### Problem description
Copy all lines below containing "that".

### Input for this task
^^^^^^^^

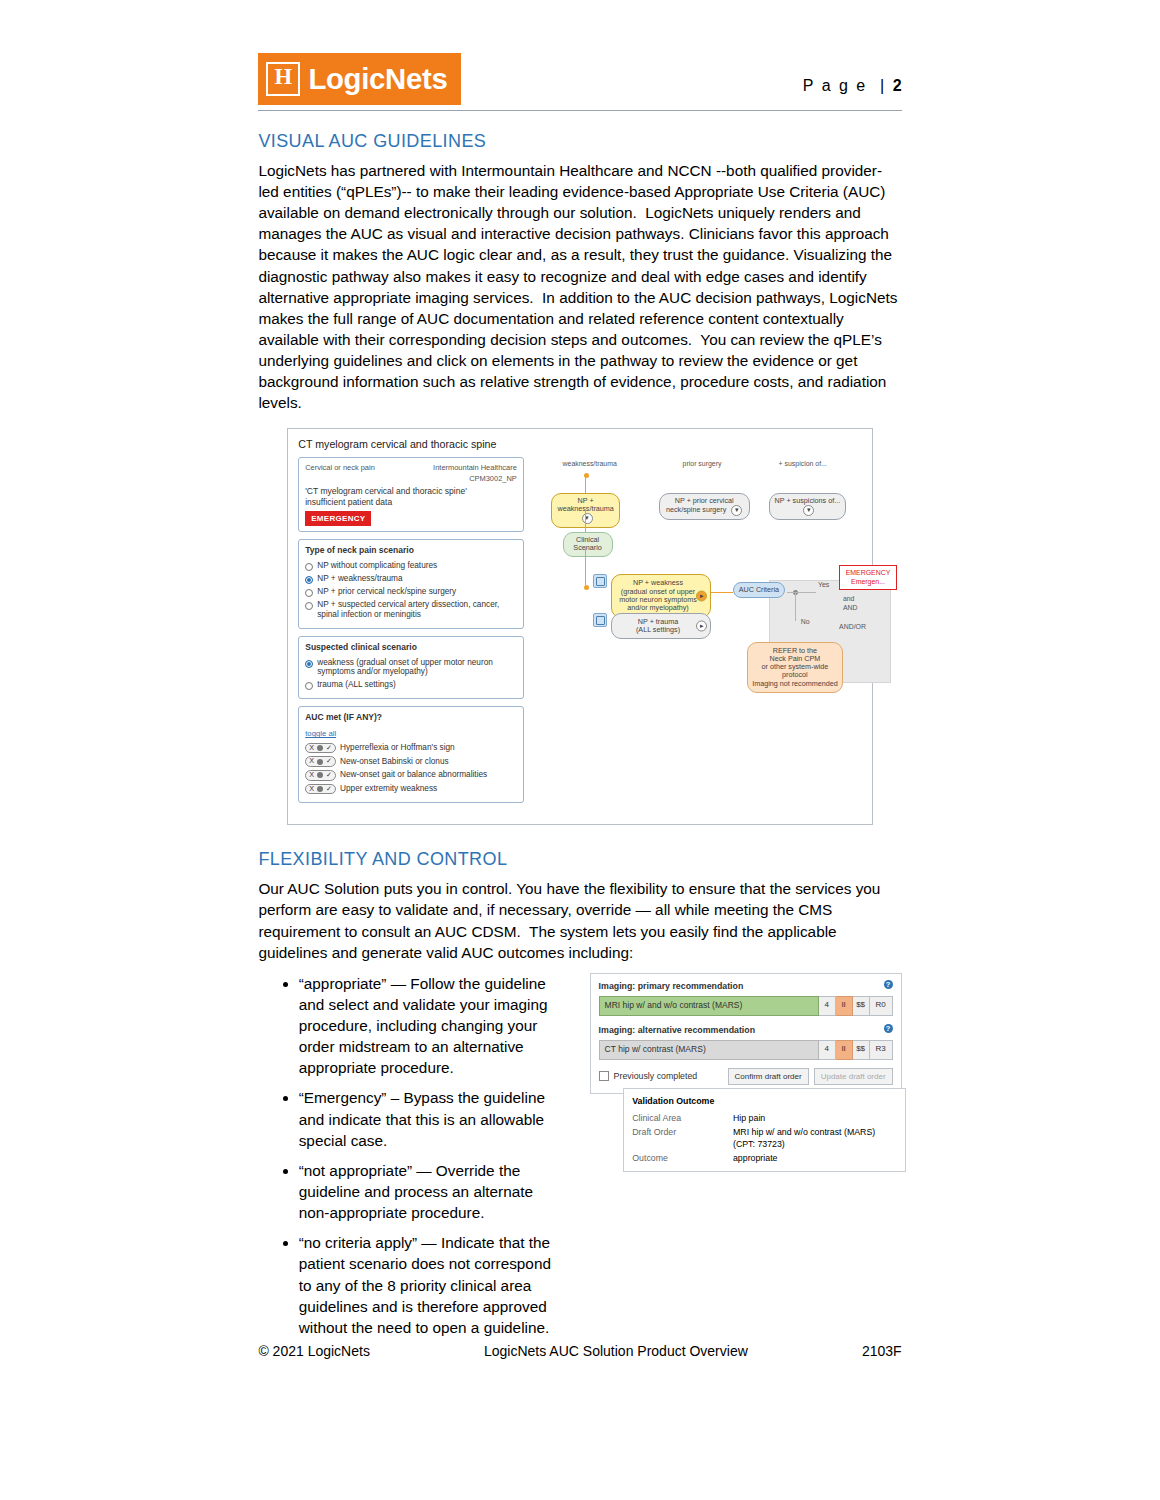H
LogicNets
P a g e | 2
Visual AUC Guidelines
LogicNets has partnered with Intermountain Healthcare and NCCN --both qualified provider-led entities (“qPLEs”)-- to make their leading evidence-based Appropriate Use Criteria (AUC) available on demand electronically through our solution. LogicNets uniquely renders and manages the AUC as visual and interactive decision pathways. Clinicians favor this approach because it makes the AUC logic clear and, as a result, they trust the guidance. Visualizing the diagnostic pathway also makes it easy to recognize and deal with edge cases and identify alternative appropriate imaging services. In addition to the AUC decision pathways, LogicNets makes the full range of AUC documentation and related reference content contextually available with their corresponding decision steps and outcomes. You can review the qPLE’s underlying guidelines and click on elements in the pathway to review the evidence or get background information such as relative strength of evidence, procedure costs, and radiation levels.
CT myelogram cervical and thoracic spine
Cervical or neck pain Intermountain Healthcare
CPM3002_NP
'CT myelogram cervical and thoracic spine'
insufficient patient data
EMERGENCY
Type of neck pain scenario
NP without complicating features
NP + weakness/trauma
NP + prior cervical neck/spine surgery
NP + suspected cervical artery dissection, cancer, spinal infection or meningitis
Suspected clinical scenario
weakness (gradual onset of upper motor neuron symptoms and/or myelopathy)
trauma (ALL settings)
AUC met (IF ANY)?
toggle all
X ✓Hyperreflexia or Hoffman's sign
X ✓New-onset Babinski or clonus
X ✓New-onset gait or balance abnormalities
X ✓Upper extremity weakness
weakness/trauma
prior surgery
+ suspicion of...
NP + weakness/trauma ▾
NP + prior cervical neck/spine surgery ▾
NP + suspicions of... ▾
Clinical Scenario
NP + weakness
(gradual onset of upper motor neuron symptoms and/or myelopathy) ▸
NP + trauma
(ALL settings) ▸
AUC Criteria
No
Yes
EMERGENCY
Emergen...
and
AND
AND/OR
REFER to the
Neck Pain CPM
or other system-wide protocol
Imaging not recommended
Flexibility and Control
Our AUC Solution puts you in control. You have the flexibility to ensure that the services you perform are easy to validate and, if necessary, override — all while meeting the CMS requirement to consult an AUC CDSM. The system lets you easily find the applicable guidelines and generate valid AUC outcomes including:
“appropriate” — Follow the guideline and select and validate your imaging procedure, including changing your order midstream to an alternative appropriate procedure.
“Emergency” – Bypass the guideline and indicate that this is an allowable special case.
“not appropriate” — Override the guideline and process an alternate non-appropriate procedure.
“no criteria apply” — Indicate that the patient scenario does not correspond to any of the 8 priority clinical area guidelines and is therefore approved without the need to open a guideline.
?Imaging: primary recommendation
MRI hip w/ and w/o contrast (MARS)
4
II
$$
R0
?Imaging: alternative recommendation
CT hip w/ contrast (MARS)
4
II
$$
R3
Previously completed Confirm draft order Update draft order
Validation Outcome
| Clinical Area | Hip pain |
| Draft Order | MRI hip w/ and w/o contrast (MARS) (CPT: 73723) |
| Outcome | appropriate |
© 2021 LogicNets
LogicNets AUC Solution Product Overview
2103F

^^^^^^^^

### Answer to the problem
Our AUC Solution puts you in control. You have the flexibility to ensure that the services you perform are easy to validate and, if necessary, override — all while meeting the CMS requirement to consult an AUC CDSM. The system lets you easily find the applicable guidelines and generate valid AUC outcomes including:
“Emergency” – Bypass the guideline and indicate that this is an allowable special case.
“no criteria apply” — Indicate that the patient scenario does not correspond to any of the 8 priority clinical area guidelines and is therefore approved without the need to open a guideline.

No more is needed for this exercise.